SUPPLIED TEXT:
◆ ◆ ◆ ◆ ◆

Skip to main content

Local Service

The local service keeps one warm ContextCrumb model process running behind a localhost HTTP API. Use it when an application, agent, editor, MCP server, or batch job makes repeated compression calls.

Use the service when process startup or model loading would otherwise happen too often. For a single script that already stays alive, prefer ContextCompressor directly.

The service accepts text directly, so it works for prompts, conversation history chunks, subagent reports, and tool-output fields as well as files.

Install the service dependencies:

pip install "contextcrumb[serve]"

Start

contextcrumb service start

By default it starts on:

http://127.0.0.1:8765

Start lazily, so the HTTP server starts before the model is loaded:

contextcrumb service start --lazy-load

Allow local file reads under a specific root:

contextcrumb service start --allow-root docs

Disable file reads entirely:

contextcrumb service start --disable-file-reads

File reads are limited to allowed roots. This matters when an agent can call /compress_file; only expose directories that the agent should read.

◆ ◆ ◆ ◆ ◆

LISTED RECORDS:
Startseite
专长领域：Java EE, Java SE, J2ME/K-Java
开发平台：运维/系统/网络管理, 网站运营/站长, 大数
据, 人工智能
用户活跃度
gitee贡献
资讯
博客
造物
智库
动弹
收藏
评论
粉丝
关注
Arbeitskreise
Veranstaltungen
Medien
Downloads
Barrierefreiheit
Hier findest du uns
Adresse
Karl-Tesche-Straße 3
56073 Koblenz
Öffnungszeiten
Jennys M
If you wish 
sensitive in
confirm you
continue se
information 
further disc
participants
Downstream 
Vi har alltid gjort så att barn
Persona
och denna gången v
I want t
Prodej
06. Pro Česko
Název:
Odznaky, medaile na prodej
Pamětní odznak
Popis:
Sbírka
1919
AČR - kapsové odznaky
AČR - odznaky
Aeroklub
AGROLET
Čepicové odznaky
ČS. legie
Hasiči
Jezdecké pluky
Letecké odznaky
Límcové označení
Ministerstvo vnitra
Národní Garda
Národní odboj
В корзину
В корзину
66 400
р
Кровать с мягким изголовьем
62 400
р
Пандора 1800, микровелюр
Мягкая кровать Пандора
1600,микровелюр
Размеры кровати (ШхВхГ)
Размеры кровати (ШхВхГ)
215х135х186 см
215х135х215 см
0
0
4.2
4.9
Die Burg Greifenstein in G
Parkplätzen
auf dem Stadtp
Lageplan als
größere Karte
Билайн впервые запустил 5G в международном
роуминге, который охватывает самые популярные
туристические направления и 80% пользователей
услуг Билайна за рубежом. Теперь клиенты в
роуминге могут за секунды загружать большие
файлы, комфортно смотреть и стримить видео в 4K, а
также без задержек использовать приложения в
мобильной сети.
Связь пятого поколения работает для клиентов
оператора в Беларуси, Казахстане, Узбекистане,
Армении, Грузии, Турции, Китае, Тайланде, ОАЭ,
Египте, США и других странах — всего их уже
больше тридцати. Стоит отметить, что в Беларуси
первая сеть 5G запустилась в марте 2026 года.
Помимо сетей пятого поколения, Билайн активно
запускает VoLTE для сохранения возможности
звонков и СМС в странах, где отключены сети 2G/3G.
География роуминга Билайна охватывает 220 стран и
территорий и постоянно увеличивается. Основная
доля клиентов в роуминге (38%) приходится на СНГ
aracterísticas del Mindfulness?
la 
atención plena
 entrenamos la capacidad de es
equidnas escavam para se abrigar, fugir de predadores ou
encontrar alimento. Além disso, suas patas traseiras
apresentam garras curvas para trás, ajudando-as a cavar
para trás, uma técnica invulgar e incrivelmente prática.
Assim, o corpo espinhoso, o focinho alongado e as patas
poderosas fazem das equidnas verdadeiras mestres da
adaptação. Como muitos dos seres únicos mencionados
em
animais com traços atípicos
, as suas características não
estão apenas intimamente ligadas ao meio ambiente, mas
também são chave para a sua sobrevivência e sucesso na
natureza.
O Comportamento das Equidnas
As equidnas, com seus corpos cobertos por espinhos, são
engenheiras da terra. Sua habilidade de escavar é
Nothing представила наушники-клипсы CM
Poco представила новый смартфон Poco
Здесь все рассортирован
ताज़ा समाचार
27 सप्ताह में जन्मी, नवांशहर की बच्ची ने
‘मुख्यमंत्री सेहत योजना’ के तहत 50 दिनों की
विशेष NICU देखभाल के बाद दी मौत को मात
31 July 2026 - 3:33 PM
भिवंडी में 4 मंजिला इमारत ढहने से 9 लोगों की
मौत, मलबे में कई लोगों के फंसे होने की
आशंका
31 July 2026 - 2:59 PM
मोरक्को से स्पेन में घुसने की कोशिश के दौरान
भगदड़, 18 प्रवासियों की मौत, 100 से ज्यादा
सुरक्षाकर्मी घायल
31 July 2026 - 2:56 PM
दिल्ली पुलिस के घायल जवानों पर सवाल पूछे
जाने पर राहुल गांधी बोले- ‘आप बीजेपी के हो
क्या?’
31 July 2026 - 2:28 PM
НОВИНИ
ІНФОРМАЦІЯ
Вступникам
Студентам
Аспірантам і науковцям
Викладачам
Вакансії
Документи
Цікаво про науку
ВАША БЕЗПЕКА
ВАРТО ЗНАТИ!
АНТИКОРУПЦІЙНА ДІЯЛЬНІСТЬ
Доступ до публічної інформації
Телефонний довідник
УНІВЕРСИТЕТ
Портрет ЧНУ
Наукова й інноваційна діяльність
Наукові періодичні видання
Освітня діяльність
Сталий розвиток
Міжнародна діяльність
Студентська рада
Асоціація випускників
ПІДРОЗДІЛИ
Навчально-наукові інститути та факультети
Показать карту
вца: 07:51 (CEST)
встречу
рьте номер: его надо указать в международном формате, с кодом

◆ ◆ ◆ ◆ ◆

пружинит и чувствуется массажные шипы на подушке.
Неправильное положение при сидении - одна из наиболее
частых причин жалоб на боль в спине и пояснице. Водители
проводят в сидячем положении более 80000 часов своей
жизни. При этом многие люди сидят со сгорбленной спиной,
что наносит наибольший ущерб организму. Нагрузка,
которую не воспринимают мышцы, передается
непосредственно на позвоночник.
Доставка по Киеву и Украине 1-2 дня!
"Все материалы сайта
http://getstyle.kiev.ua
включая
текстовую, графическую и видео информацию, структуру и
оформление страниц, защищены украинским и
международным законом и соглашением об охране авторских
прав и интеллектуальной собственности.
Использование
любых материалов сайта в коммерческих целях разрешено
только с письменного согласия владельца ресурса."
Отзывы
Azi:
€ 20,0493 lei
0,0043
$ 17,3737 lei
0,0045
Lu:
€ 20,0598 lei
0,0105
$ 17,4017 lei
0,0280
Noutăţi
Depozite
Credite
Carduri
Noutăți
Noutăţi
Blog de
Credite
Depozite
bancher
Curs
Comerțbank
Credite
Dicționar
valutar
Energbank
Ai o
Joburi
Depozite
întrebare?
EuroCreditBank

◆ ◆ ◆ ◆ ◆

EXERCISE GOAL:
Answer from the local service page:
(a) At what address does the service start by default?
(b) Which flag starts the HTTP server before the model is loaded?
(c) What does the page recommend for a single script that already stays alive?
The records come from a source unrelated to the local service page.

RESULT OF THIS TASK:
(a) http://127.0.0.1:8765
(b) --lazy-load
(c) Using ContextCompressor directly